Getting involved in politics was a mistake. A folly of the male ego. He saw it now in so many middle-aged men. Professional success, and then delusions of grandeur, before being hammered down by the system.

Politics never change.

After leaving the university, Amir spent more time attending his poetry circle. At the Awakening Society, he vented about Dean Doost until Hamid—whom he had thought a close friend—suggested he skip the next meeting. After that betrayal, he attended the poetry gathering once or twice more, then stopped. Better to stay home.

He had learned how the world really worked. All the political and patriotic slogans were empty rhetoric. Soldiers’ medals were just tin trinkets pinned to their jackets. Job titles were just words on paper. The academic reports he had been so proud of as a Full Professor weren’t read by anyone. The system is a monster.

The conductor announced two hours to Tabriz. A small cheer rose from the passengers. Many, like him, would be continuing on to Van in Turkey. Amir had an uncle in Turkey. He hadn’t spoken to him in over a decade and was unable to reach him with the internet down. But family was family.

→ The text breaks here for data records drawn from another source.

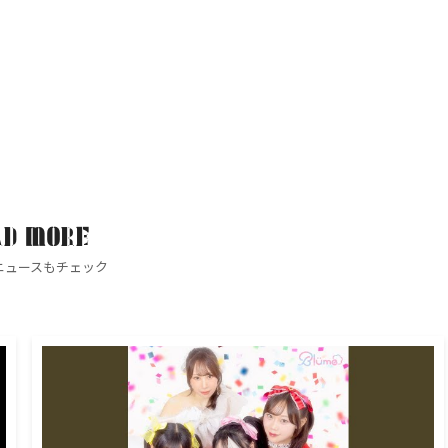
AD MORE
ニュースもチェック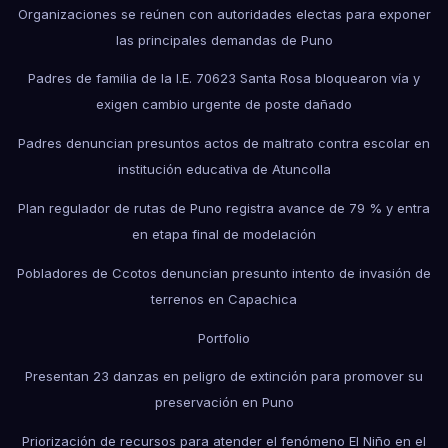
Organizaciones se reúnen con autoridades electas para exponer
las principales demandas de Puno
Padres de familia de la I.E. 70623 Santa Rosa bloquearon vía y
exigen cambio urgente de poste dañado
Padres denuncian presuntos actos de maltrato contra escolar en
institución educativa de Atuncolla
Plan regulador de rutas de Puno registra avance de 79 % y entra
en etapa final de modelación
Pobladores de Ccotos denuncian presunto intento de invasión de
terrenos en Capachica
Portfolio
Presentan 23 danzas en peligro de extinción para promover su
preservación en Puno
Priorización de recursos para atender el fenómeno El Niño en el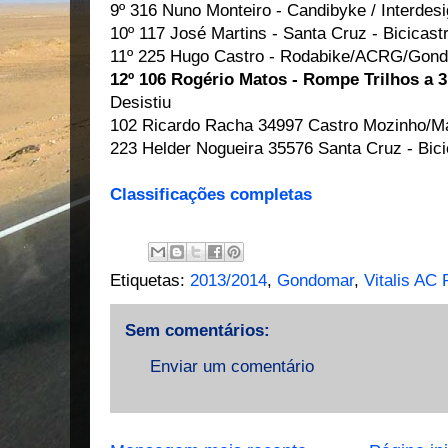
9º 316 Nuno Monteiro - Candibyke / Interdesi
10º 117 José Martins - Santa Cruz - Bicicast
11º 225 Hugo Castro - Rodabike/ACRG/Gondo
12º 106 Rogério Matos - Rompe Trilhos a 3
Desistiu
102 Ricardo Racha 34997 Castro Mozinho/M
223 Helder Nogueira 35576 Santa Cruz - Bici
Classificações completas
Etiquetas:
2013/2014
,
Gondomar
,
Vitalis AC
Sem comentários:
Enviar um comentário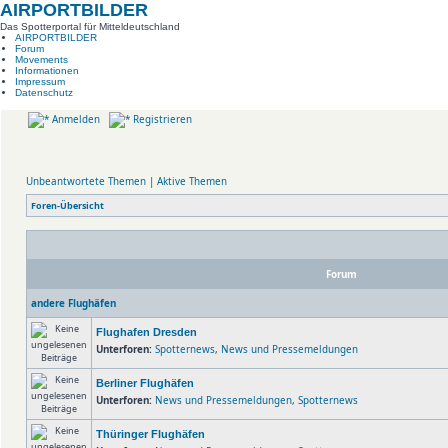
AIRPORTBILDER
Das Spotterportal für Mitteldeutschland
AIRPORTBILDER
Forum
Movements
Informationen
Impressum
Datenschutz
Anmelden
Registrieren
Unbeantwortete Themen
|
Aktive Themen
Foren-Übersicht
Forum
andere Flughäfen
Flughafen Dresden
Unterforen:
Spotternews
,
News und Pressemeldungen
Berliner Flughäfen
Unterforen:
News und Pressemeldungen
,
Spotternews
Thüringer Flughäfen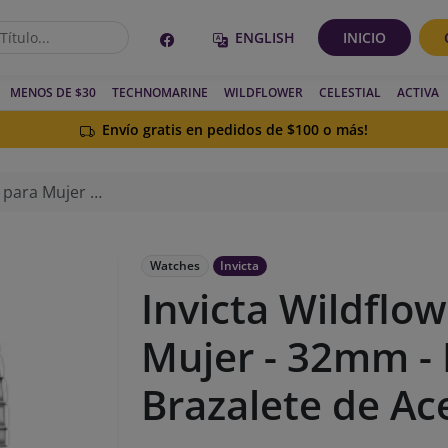
ENGLISH
INICIO
MENOS DE $30
TECHNOMARINE
WILDFLOWER
CELESTIAL
ACTIVA
Envío gratis en pedidos de $100 o más!
 Brazalete de Acero (Plateado)
Watches
Invicta
Invicta Wildflow
Mujer - 32mm - E
Brazalete de Ac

Shuffling up and down the aisle of the train was a young man, no more than twenty, clutching a plastic bag, eyes wide with fear. He had no ticket beyond Tabriz and begged passengers to help him.

Amir checked the last item in his suitcase. A tarnished brass key.

A few months after returning to Isfahan, his father gave him the key. It was to an apartment he inherited from his grandfather. He could have it. Like father like son, he had said. He lived there for 17 years. The yellow piece of tile was from there. The weight of the key felt heavy in his fingers, heavy with the weight of family history.

Amir looked at the boy. Something inside him gave way, the loosening of the last thread of selfishness. He stood, spoke to the boy, and pressed his onward ticket to Van into the young man’s palm.

The boy protested, tears welling, but Amir shook his head.

The train pulled into a stop at Tabriz station, and Amir took the young man to board the onward train, out of the country, and told him, after he arrived in Turkey, to find his uncle and tell him Amir sent him.

Waving goodbye quickly, melodrama was for the foolish, Amir stepped back onto the platform with only his suitcase and no clear plan beyond walking to the open-air cafe across the street to get a cup of tea.

None of us worker bees control the hive, an ancient Persian poet wrote.

Letting go of the struggle for control made him feel unburdened. For the first time in his life, Amir felt free.